Copy out only the records from the line containing "リガス and メイショウアワジ" through the line containing "To the nearest percent, what percentage of the pie is TYC", changing "spread" to "difference" and leaving everything else as it is.

↓↓↓

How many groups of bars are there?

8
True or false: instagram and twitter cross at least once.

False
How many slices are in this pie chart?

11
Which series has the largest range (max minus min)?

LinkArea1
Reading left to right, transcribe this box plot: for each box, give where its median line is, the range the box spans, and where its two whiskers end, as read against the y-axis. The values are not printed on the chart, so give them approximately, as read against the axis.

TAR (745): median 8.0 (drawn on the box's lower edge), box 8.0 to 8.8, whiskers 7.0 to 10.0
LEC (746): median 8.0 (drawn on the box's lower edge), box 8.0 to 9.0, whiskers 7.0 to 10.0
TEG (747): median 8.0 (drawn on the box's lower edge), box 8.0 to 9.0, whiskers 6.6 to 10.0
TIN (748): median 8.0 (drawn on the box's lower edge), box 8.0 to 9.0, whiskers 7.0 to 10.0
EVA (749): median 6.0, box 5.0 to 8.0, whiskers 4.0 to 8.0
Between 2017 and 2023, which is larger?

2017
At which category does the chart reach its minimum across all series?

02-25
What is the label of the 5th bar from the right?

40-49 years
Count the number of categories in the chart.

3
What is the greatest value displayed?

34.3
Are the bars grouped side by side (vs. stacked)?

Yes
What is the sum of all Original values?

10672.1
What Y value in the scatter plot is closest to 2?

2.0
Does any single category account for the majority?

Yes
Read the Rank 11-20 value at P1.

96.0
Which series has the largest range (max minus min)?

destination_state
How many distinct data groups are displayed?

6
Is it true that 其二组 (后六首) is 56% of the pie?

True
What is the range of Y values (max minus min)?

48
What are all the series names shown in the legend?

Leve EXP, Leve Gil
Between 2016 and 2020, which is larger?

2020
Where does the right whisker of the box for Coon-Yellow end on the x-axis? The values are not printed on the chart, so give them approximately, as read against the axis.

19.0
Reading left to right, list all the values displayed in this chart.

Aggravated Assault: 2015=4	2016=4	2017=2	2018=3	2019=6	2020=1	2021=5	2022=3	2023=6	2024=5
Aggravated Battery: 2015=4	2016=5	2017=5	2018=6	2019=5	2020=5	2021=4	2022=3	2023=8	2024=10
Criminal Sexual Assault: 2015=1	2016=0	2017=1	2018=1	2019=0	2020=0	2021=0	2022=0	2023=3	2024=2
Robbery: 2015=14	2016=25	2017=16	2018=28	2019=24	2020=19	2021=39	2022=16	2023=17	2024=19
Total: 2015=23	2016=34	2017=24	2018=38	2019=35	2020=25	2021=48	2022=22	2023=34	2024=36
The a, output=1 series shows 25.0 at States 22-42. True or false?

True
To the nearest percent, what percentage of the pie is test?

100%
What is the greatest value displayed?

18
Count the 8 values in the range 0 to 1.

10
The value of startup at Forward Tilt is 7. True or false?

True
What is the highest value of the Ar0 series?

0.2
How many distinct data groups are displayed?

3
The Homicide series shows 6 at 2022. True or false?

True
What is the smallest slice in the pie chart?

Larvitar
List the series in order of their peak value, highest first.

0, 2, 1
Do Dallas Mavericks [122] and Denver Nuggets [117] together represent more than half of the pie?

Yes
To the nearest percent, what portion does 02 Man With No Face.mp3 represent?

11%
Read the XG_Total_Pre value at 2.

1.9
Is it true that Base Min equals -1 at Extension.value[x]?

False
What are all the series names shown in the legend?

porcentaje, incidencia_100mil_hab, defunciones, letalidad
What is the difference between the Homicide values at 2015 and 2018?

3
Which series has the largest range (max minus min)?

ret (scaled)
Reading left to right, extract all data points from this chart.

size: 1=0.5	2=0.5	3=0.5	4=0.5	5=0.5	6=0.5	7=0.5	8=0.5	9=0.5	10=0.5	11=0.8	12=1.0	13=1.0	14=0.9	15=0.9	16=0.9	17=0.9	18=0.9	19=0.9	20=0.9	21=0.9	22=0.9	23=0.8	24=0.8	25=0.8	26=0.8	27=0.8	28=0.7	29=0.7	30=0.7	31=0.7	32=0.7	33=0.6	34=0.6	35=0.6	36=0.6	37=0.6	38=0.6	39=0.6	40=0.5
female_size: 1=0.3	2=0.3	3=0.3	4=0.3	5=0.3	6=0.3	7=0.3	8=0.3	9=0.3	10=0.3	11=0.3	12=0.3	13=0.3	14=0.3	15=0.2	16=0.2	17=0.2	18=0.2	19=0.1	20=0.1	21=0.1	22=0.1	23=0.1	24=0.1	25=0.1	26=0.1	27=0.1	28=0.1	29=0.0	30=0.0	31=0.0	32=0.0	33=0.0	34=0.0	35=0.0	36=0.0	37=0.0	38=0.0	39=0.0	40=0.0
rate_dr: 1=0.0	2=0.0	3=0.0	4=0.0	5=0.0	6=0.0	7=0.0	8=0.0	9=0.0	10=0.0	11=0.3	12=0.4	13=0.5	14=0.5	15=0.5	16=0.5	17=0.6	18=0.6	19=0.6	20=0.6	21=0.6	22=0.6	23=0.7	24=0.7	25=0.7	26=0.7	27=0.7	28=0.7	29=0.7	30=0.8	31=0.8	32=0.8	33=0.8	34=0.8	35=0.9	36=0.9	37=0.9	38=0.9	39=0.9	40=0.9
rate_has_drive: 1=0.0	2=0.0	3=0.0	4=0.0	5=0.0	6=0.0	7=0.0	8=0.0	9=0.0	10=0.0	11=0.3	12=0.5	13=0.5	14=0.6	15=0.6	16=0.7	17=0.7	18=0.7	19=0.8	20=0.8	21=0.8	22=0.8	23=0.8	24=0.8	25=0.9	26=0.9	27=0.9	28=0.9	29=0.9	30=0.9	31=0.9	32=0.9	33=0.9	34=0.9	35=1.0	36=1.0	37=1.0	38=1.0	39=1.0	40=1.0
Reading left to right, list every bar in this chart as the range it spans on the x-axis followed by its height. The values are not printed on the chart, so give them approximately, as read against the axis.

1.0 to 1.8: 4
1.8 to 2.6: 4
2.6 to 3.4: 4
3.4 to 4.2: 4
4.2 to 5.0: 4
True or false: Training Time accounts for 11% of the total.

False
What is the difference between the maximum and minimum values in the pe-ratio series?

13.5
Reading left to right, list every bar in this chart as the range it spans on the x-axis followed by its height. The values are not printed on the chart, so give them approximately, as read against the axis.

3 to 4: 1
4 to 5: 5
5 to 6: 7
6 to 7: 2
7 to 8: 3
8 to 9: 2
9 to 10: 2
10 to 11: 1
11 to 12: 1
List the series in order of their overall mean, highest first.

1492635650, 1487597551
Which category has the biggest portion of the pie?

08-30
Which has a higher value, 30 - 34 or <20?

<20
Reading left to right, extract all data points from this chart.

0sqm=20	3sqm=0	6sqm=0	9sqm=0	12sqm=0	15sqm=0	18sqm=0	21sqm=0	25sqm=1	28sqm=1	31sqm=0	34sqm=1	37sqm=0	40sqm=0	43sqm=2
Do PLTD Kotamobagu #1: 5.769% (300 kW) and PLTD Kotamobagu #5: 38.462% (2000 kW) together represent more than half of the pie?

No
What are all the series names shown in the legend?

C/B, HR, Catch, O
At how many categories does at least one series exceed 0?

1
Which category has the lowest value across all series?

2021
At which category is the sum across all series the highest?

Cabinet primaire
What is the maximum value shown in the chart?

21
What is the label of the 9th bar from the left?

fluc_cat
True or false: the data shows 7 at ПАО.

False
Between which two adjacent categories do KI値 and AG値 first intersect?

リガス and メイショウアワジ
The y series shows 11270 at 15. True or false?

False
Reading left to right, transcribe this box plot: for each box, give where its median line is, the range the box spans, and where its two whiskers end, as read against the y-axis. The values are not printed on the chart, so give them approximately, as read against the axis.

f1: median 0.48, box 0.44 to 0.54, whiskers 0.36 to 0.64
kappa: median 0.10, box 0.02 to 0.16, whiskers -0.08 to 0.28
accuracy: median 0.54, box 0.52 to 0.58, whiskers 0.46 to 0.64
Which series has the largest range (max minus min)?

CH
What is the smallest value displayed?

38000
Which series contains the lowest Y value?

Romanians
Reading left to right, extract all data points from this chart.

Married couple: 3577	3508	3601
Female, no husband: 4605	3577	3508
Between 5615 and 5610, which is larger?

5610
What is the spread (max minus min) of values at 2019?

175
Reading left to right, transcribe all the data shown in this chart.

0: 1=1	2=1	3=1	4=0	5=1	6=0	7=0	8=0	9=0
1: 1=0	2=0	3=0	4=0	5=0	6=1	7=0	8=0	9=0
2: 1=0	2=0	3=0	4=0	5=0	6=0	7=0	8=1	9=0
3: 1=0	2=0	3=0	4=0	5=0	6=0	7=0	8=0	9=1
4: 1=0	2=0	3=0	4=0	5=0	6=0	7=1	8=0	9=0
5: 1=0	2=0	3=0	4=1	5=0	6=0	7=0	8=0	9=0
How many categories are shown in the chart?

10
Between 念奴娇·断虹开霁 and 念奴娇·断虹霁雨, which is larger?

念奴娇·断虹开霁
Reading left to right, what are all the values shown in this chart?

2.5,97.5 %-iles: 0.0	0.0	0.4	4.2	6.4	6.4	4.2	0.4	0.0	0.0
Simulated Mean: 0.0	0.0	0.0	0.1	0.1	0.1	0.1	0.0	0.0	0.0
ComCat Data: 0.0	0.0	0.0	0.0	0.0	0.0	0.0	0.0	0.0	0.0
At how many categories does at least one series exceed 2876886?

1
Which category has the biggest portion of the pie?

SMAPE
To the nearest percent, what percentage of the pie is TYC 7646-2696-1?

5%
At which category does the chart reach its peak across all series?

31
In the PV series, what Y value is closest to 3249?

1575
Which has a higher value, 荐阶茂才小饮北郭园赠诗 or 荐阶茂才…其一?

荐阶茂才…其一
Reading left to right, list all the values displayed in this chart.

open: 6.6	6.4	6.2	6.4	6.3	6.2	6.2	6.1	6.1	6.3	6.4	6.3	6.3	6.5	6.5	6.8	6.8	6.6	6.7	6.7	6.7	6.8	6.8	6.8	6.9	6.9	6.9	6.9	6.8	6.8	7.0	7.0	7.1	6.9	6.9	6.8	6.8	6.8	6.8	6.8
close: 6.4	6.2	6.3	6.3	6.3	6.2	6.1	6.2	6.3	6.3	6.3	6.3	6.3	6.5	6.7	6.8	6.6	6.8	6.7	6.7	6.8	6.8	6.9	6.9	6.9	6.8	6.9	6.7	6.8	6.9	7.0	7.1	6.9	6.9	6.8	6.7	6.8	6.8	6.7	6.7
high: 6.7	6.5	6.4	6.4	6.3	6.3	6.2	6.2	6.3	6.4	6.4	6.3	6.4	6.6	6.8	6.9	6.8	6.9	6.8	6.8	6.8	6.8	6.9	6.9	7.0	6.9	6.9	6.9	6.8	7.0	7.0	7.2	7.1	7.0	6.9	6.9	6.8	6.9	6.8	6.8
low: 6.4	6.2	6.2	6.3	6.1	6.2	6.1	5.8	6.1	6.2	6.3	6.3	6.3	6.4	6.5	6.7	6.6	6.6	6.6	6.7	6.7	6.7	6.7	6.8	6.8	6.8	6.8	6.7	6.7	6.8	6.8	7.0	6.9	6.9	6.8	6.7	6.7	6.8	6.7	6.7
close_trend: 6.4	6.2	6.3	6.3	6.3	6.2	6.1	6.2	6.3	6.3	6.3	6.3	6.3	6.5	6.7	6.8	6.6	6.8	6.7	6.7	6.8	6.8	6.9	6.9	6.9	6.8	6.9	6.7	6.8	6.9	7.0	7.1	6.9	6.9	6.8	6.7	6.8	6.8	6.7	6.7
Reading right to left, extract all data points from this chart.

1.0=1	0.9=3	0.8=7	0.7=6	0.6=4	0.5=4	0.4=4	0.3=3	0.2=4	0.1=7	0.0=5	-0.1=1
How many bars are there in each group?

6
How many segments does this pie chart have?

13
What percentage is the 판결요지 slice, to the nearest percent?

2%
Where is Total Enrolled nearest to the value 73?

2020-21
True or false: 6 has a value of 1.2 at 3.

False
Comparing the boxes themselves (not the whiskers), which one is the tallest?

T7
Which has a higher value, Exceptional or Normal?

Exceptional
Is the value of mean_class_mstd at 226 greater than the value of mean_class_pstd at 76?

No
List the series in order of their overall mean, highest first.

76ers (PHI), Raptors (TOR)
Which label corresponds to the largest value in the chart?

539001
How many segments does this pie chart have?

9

↑↑↑

Task response
リガス and メイショウアワジ
The y series shows 11270 at 15. True or false?

False
Reading left to right, transcribe this box plot: for each box, give where its median line is, the range the box spans, and where its two whiskers end, as read against the y-axis. The values are not printed on the chart, so give them approximately, as read against the axis.

f1: median 0.48, box 0.44 to 0.54, whiskers 0.36 to 0.64
kappa: median 0.10, box 0.02 to 0.16, whiskers -0.08 to 0.28
accuracy: median 0.54, box 0.52 to 0.58, whiskers 0.46 to 0.64
Which series has the largest range (max minus min)?

CH
What is the smallest value displayed?

38000
Which series contains the lowest Y value?

Romanians
Reading left to right, extract all data points from this chart.

Married couple: 3577	3508	3601
Female, no husband: 4605	3577	3508
Between 5615 and 5610, which is larger?

5610
What is the difference (max minus min) of values at 2019?

175
Reading left to right, transcribe all the data shown in this chart.

0: 1=1	2=1	3=1	4=0	5=1	6=0	7=0	8=0	9=0
1: 1=0	2=0	3=0	4=0	5=0	6=1	7=0	8=0	9=0
2: 1=0	2=0	3=0	4=0	5=0	6=0	7=0	8=1	9=0
3: 1=0	2=0	3=0	4=0	5=0	6=0	7=0	8=0	9=1
4: 1=0	2=0	3=0	4=0	5=0	6=0	7=1	8=0	9=0
5: 1=0	2=0	3=0	4=1	5=0	6=0	7=0	8=0	9=0
How many categories are shown in the chart?

10
Between 念奴娇·断虹开霁 and 念奴娇·断虹霁雨, which is larger?

念奴娇·断虹开霁
Reading left to right, what are all the values shown in this chart?

2.5,97.5 %-iles: 0.0	0.0	0.4	4.2	6.4	6.4	4.2	0.4	0.0	0.0
Simulated Mean: 0.0	0.0	0.0	0.1	0.1	0.1	0.1	0.0	0.0	0.0
ComCat Data: 0.0	0.0	0.0	0.0	0.0	0.0	0.0	0.0	0.0	0.0
At how many categories does at least one series exceed 2876886?

1
Which category has the biggest portion of the pie?

SMAPE
To the nearest percent, what percentage of the pie is TYC 7646-2696-1?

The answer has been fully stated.